Родился Б. А. Можаев 1 июня 1923 года.
От можаевских мест до Астрахани, по воспоминаниям теперь уже пра-прапрадедов, если пешком, – две пары лаптей. «Астрахань – маленький Вавилон Нижнего Поволжья» (Фридрих Горенштейн) была развилкой. Одни возвращались с заработком в родную деревню, другие шли дальше, в Баку, чаще всего на Нобелевские нефтепромыслы, а брат матери стал штурманом, закончив в 1912 году Нобелевское училище.
Баку мелькнет в финале можаевского романа «Мужики и бабы», в последних его строках. Роман посвящен крестьянскому бунту против коллективизации в 1930 году. Спустя полвека (1980), заканчивая вторую книгу романа, Можаев напишет о зачинщике бунта подрядчике Федоре Звонцове: «И только один Федор Звонцов ушел от возмездия. Когда конный отряд окружал бунтовавшее Веретье, он прыгнул на своего Маяка, стоявшего под седлом на крайнем дворе, птицей перемахнул через прясла и пошел низом, по льду Петравки.
За ним погнались с полдюжины вооруженных конников: но не тут-то было! Маяк оказался резвее казенных лошадей, и потом – Петравка сразу за Веретьем круто изгибалась, и не успели бойцы снять винтовки, как Звонцов умчался за кривун.
Тогда они решили скрадывать его и поскакали вперехват, чистым полем. Но перед селом, куда уходила Петравка и куда мчался по льду Звонцов, они попали в сугробы и увязли в них. Так он и ушел в мещерские непроходимые леса.
С тех пор никто не видел его в здешних местах; одни говорили, что он проживал в Баку под чужой фамилией, другие – что ушел за границу.
А жеребец вернулся… Пришел в Гордеево через неделю такой исхудалый, что мослы на костреце выщелкнулись. Отыскал свою усадьбу. Тут и взяли его; утром стоял на пепелище возле старой ветлы, понуро свесив голову».
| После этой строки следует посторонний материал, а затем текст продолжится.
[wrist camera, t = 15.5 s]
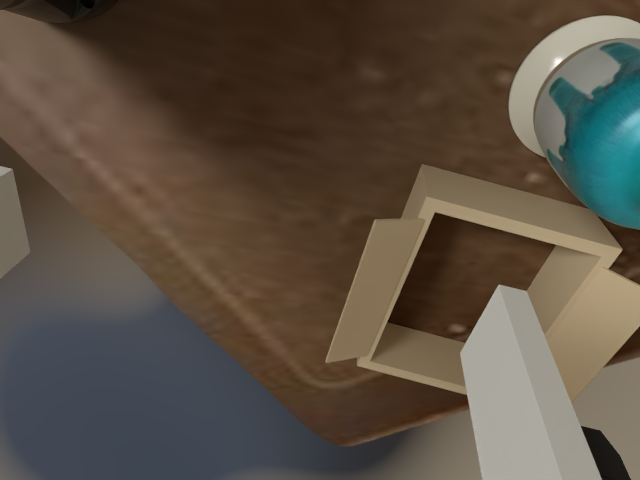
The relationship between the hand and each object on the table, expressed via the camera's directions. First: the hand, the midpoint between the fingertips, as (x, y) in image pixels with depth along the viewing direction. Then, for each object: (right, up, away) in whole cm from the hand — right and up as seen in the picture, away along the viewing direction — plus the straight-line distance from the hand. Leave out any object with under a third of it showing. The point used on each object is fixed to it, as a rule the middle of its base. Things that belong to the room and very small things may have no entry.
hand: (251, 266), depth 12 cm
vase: (+24, +13, +26) cm, 38 cm away
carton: (+18, -3, +38) cm, 42 cm away
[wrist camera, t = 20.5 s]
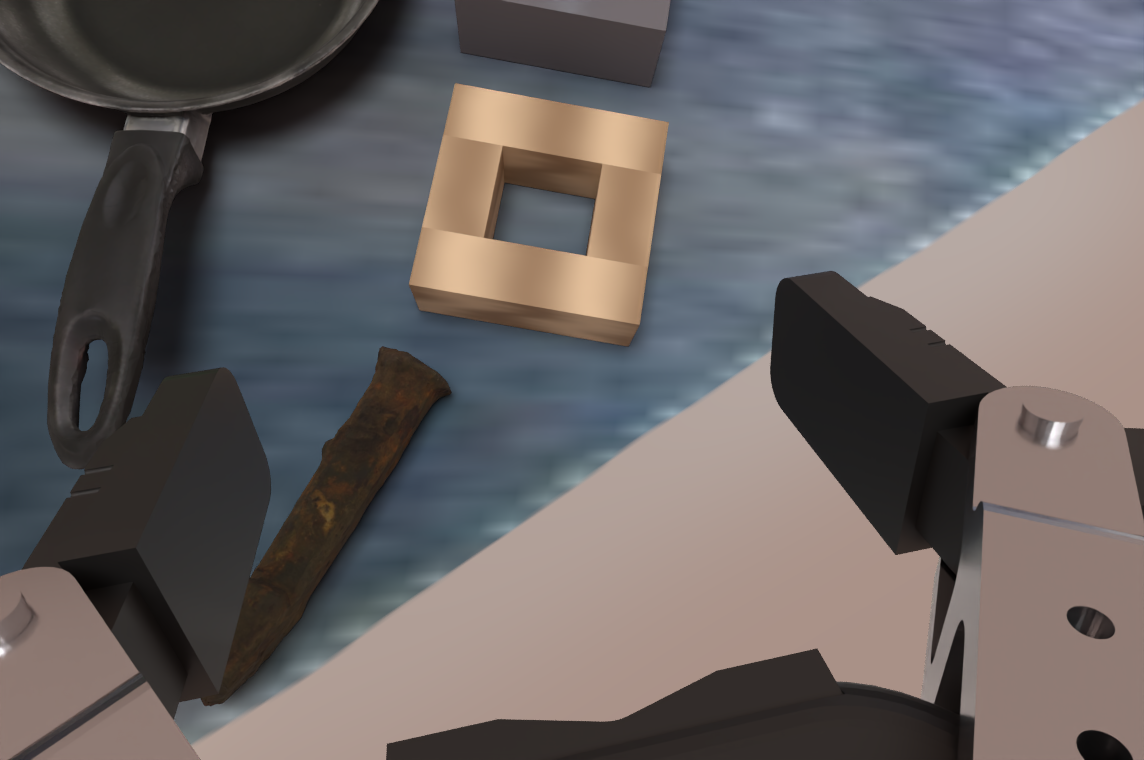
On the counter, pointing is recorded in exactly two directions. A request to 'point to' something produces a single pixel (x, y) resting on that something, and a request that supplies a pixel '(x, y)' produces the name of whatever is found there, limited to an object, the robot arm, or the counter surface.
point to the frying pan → (149, 150)
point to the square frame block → (550, 162)
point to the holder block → (568, 35)
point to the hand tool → (329, 509)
По свидетельству жены Можаева, Милды Эмильевны Шноре, вторая книга – еще не конец романа. Можаев задумывал трилогию. Но третью книгу написать не успел. Однако на том, что написано после 1980 года, лежит печать продолжения, возможно даже до наших дней, а точнее, до 2 марта 1996 года – дня смерти Можаева. В его очерках, зарисовках, «уличных разговорах» 1990-х годов темной тенью проходят отчетливые сюжеты крестьянских драм уже нашего времени.
В воспоминаниях о Можаеве[3] Солженицын приводит один из эпизодов борьбы Можаева за русскую деревню – борьбы без устали и сроков.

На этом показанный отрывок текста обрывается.